Supplied material –
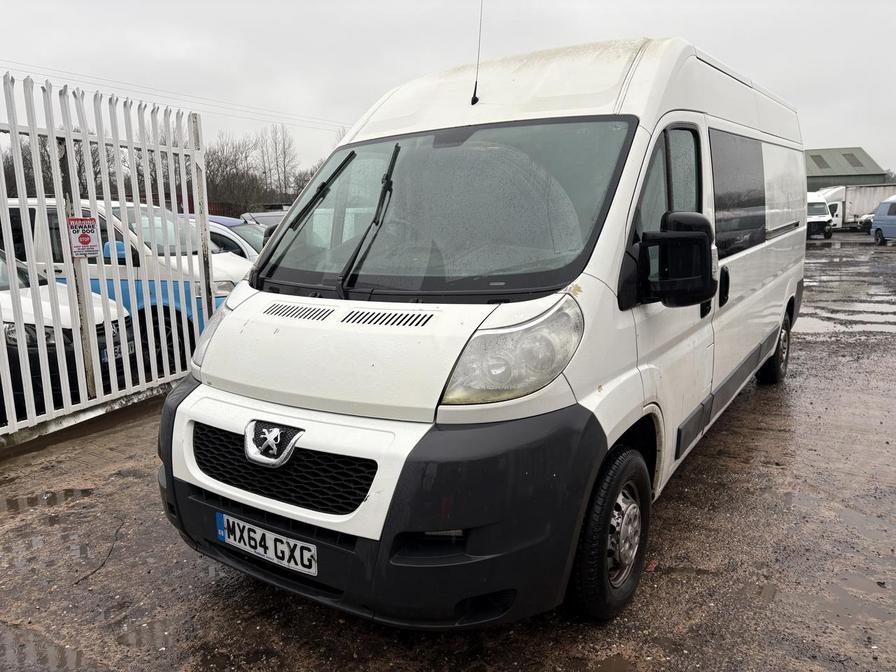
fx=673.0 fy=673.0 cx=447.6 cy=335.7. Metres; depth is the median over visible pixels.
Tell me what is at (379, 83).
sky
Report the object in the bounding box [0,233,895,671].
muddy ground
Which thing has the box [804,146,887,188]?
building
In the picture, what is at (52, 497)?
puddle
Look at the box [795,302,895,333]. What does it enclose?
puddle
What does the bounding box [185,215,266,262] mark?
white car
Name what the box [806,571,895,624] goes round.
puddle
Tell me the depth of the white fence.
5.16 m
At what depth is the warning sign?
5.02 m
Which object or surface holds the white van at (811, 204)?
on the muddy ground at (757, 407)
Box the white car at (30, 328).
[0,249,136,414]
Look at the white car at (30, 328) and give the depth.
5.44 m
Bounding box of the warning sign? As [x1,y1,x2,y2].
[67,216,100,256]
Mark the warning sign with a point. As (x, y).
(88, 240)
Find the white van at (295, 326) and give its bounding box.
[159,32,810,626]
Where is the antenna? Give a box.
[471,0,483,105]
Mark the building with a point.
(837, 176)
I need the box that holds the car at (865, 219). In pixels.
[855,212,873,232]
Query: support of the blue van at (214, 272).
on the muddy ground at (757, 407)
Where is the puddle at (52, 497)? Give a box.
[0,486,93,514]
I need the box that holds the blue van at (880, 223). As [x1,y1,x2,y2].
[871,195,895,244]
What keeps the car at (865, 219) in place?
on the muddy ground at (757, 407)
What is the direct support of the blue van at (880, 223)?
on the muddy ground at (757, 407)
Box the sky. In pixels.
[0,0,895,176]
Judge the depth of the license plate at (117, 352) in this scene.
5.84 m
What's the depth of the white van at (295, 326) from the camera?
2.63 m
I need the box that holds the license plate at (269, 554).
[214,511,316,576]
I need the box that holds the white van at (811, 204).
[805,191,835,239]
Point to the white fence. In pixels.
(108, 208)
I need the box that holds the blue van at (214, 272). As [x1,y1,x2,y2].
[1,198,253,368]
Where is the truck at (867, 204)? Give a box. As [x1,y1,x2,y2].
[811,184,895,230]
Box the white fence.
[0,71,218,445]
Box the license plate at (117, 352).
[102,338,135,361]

Task directions – Your response must restate every record above exactly, with each picture omitted.

Solution below –
fx=673.0 fy=673.0 cx=447.6 cy=335.7. Metres; depth is the median over visible pixels.
Tell me what is at (379, 83).
sky
Report the object in the bounding box [0,233,895,671].
muddy ground
Which thing has the box [804,146,887,188]?
building
In the picture, what is at (52, 497)?
puddle
Look at the box [795,302,895,333]. What does it enclose?
puddle
What does the bounding box [185,215,266,262] mark?
white car
Name what the box [806,571,895,624] goes round.
puddle
Tell me the depth of the white fence.
5.16 m
At what depth is the warning sign?
5.02 m
Which object or surface holds the white van at (811, 204)?
on the muddy ground at (757, 407)
Box the white car at (30, 328).
[0,249,136,414]
Look at the white car at (30, 328) and give the depth.
5.44 m
Bounding box of the warning sign? As [x1,y1,x2,y2].
[67,216,100,256]
Mark the warning sign with a point. As (x, y).
(88, 240)
Find the white van at (295, 326) and give its bounding box.
[159,32,810,626]
Where is the antenna? Give a box.
[471,0,483,105]
Mark the building with a point.
(837, 176)
I need the box that holds the car at (865, 219). In pixels.
[855,212,873,232]
Query: support of the blue van at (214, 272).
on the muddy ground at (757, 407)
Where is the puddle at (52, 497)? Give a box.
[0,486,93,514]
I need the box that holds the blue van at (880, 223). As [x1,y1,x2,y2].
[871,195,895,244]
What keeps the car at (865, 219) in place?
on the muddy ground at (757, 407)
What is the direct support of the blue van at (880, 223)?
on the muddy ground at (757, 407)
Box the sky. In pixels.
[0,0,895,176]
Judge the depth of the license plate at (117, 352) in this scene.
5.84 m
What's the depth of the white van at (295, 326) from the camera?
2.63 m
I need the box that holds the license plate at (269, 554).
[214,511,316,576]
I need the box that holds the white van at (811, 204).
[805,191,835,239]
Point to the white fence. In pixels.
(108, 208)
I need the box that holds the blue van at (214, 272). As [x1,y1,x2,y2].
[1,198,253,368]
Where is the truck at (867, 204)? Give a box. As [x1,y1,x2,y2].
[811,184,895,230]
Box the white fence.
[0,71,218,445]
Box the license plate at (117, 352).
[102,338,135,361]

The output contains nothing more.